Unpacking the device, you can feel the weight of the main steering console, which is much more substantial than other video game controllers. The wheel itself is well-crafted--it feels a lot more like a real racecar steering wheel than, say, the steering wheel on my 1999 Mazda Protégé! The consensus among colleagues is that Microsoft's Xbox 360 and peripherals are mechanically sound hardware--quite good for a software company.
Upon taking apart the many layers of plastic that comprise the steering wheel controller, the main PCB is exposed. There are three large ICs, two with Microsoft markings, and a third, the Atmel AT91SAM7S32. The interesting parts are the Microsoft parts. Obviously Microsoft does not make chips, so whose ICs are they? We asked the good people of Semiconductor Insights to de-encapsulate (or decap) the devices to find out.

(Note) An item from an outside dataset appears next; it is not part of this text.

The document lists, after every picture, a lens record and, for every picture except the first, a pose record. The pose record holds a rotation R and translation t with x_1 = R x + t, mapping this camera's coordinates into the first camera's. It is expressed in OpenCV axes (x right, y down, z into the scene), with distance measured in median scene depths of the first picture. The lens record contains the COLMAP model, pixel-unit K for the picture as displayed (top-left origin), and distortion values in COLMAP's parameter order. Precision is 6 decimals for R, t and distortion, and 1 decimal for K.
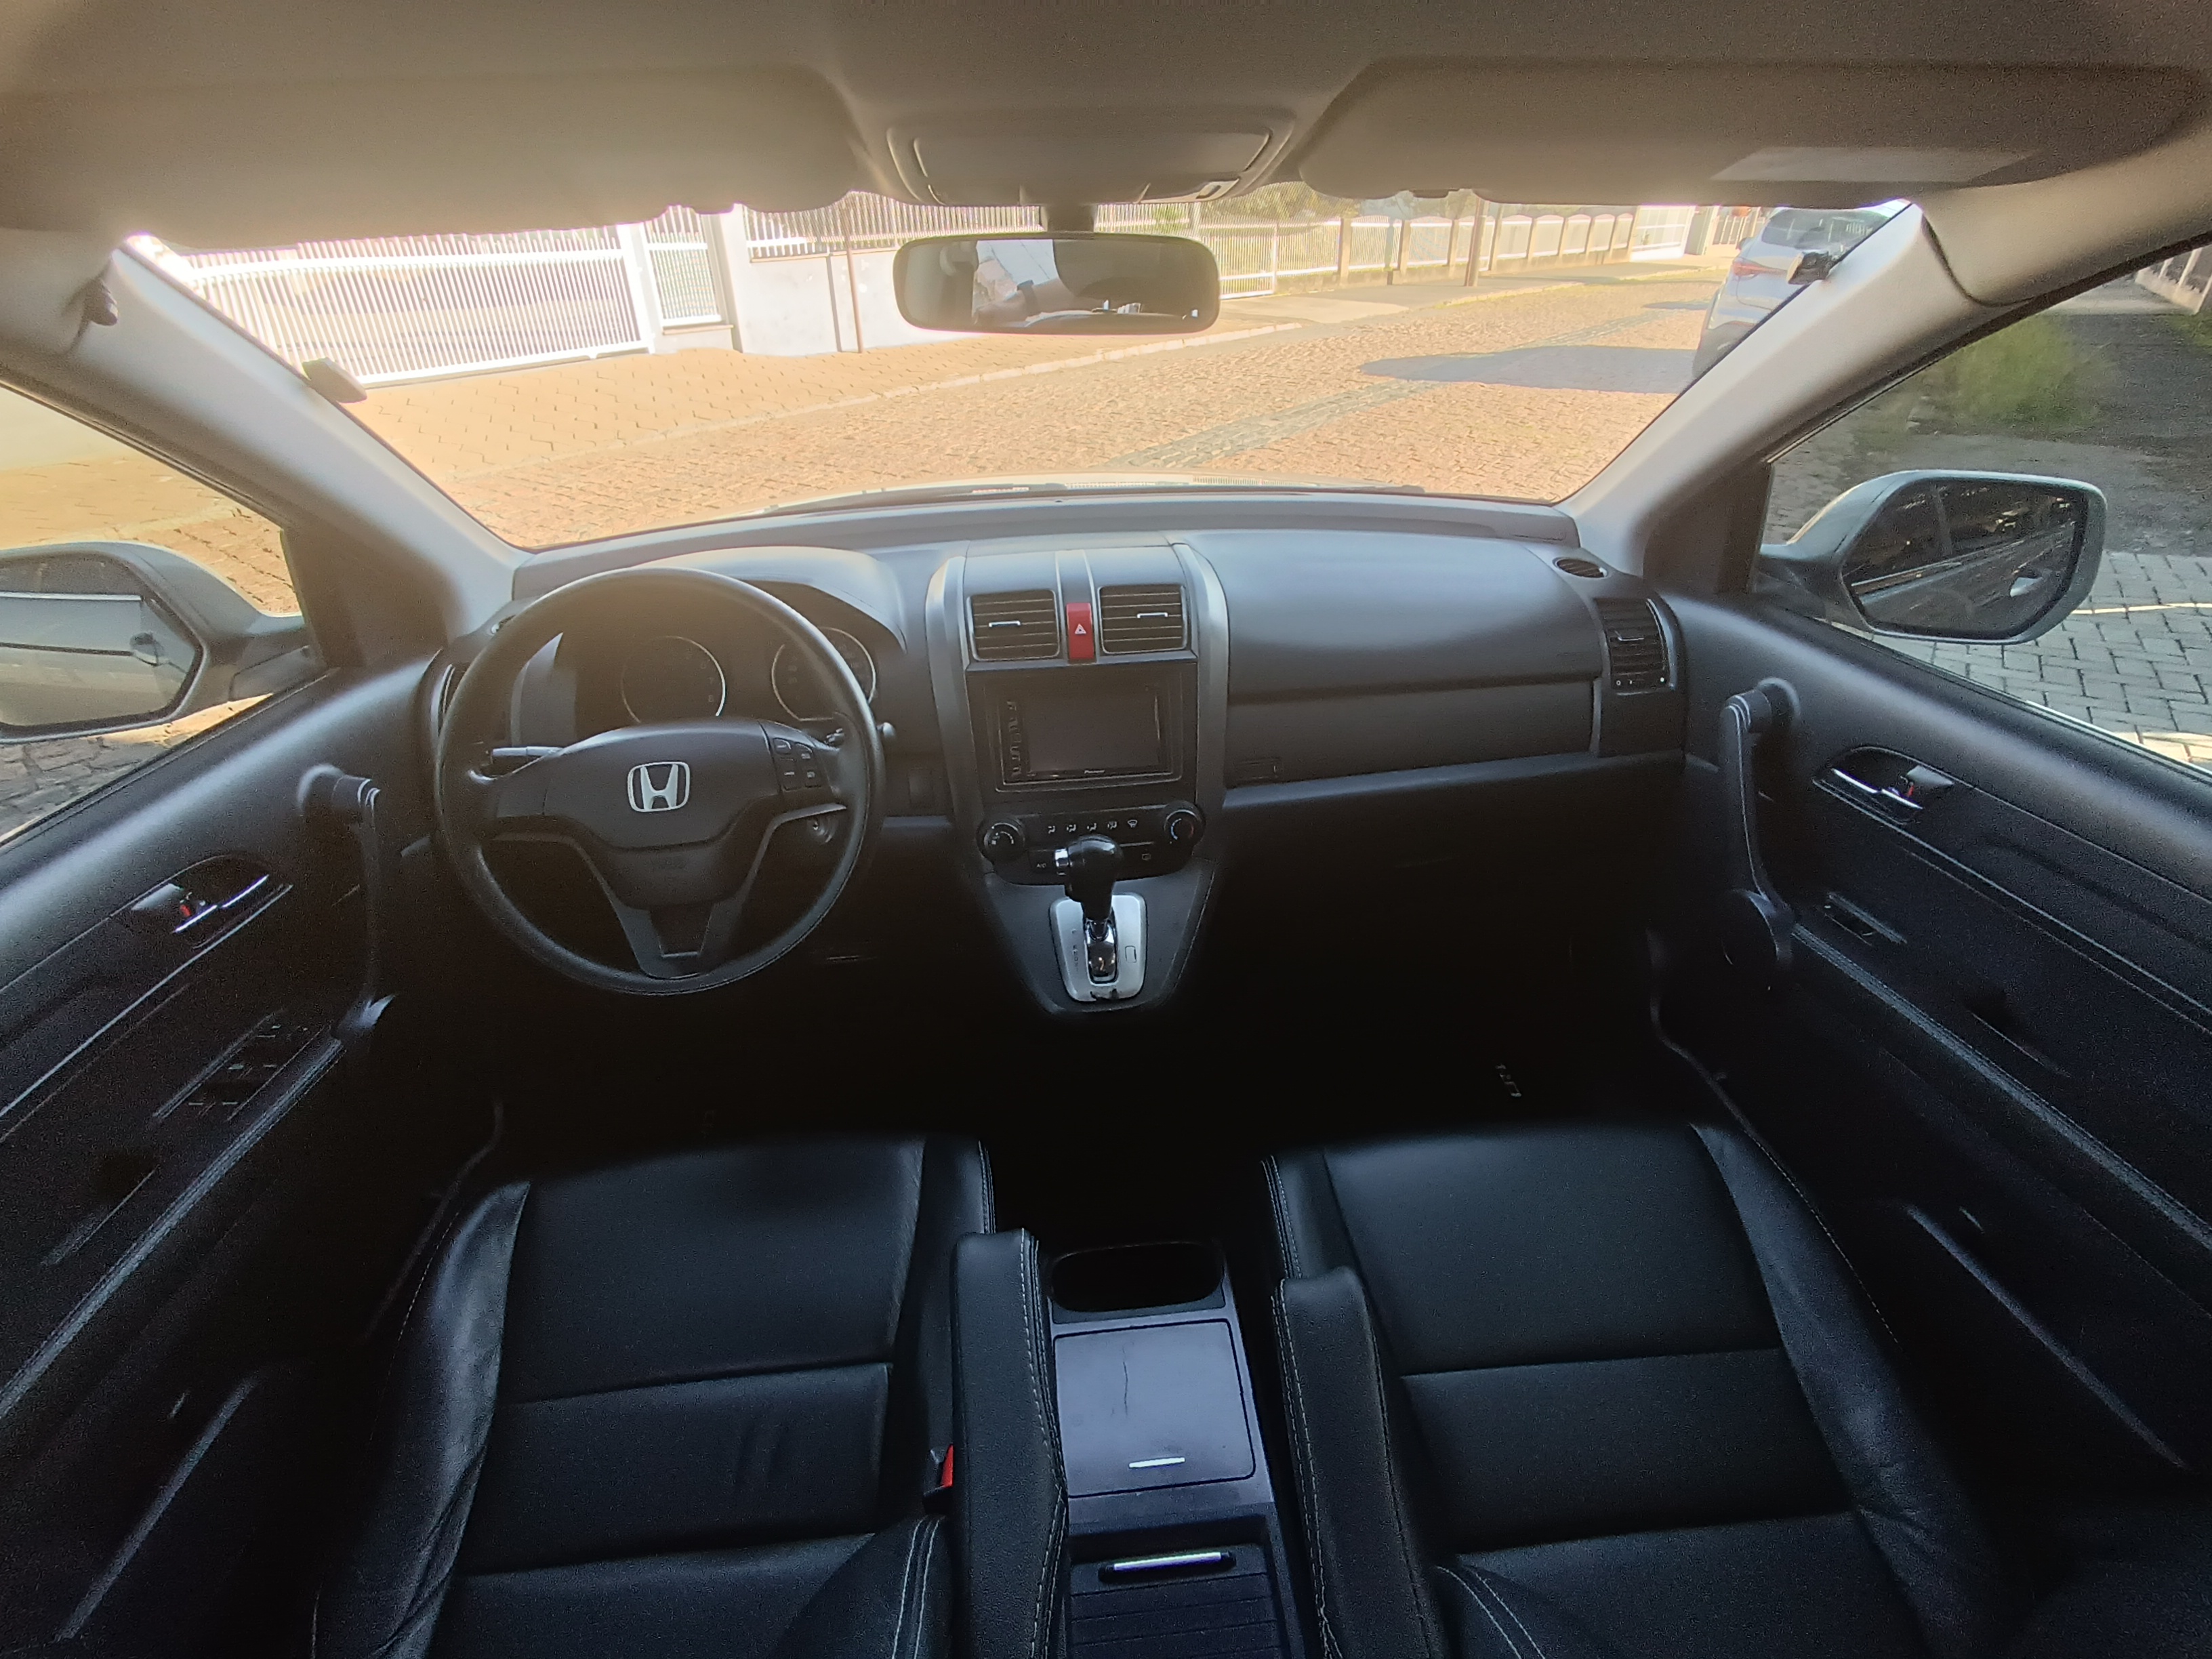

|Bluetooth allows wireless control of the Xbox 360 driving experience.|
Looking first at the shielded wireless device labeled "Microsoft X80199," it is revealed to be a National Semiconductor LMX420CL. Further inspection of the die reveals RF and analog circuitry, as well as a significant amount of logic. From the FCC filings associated with this device, the 2.4-GHz band is mentioned as the communications frequency, so this device is indeed a Bluetooth transceiver. This device cannot be found on the National Semiconductor Web site, but could be similar to their other LMX labeled Bluetooth offerings.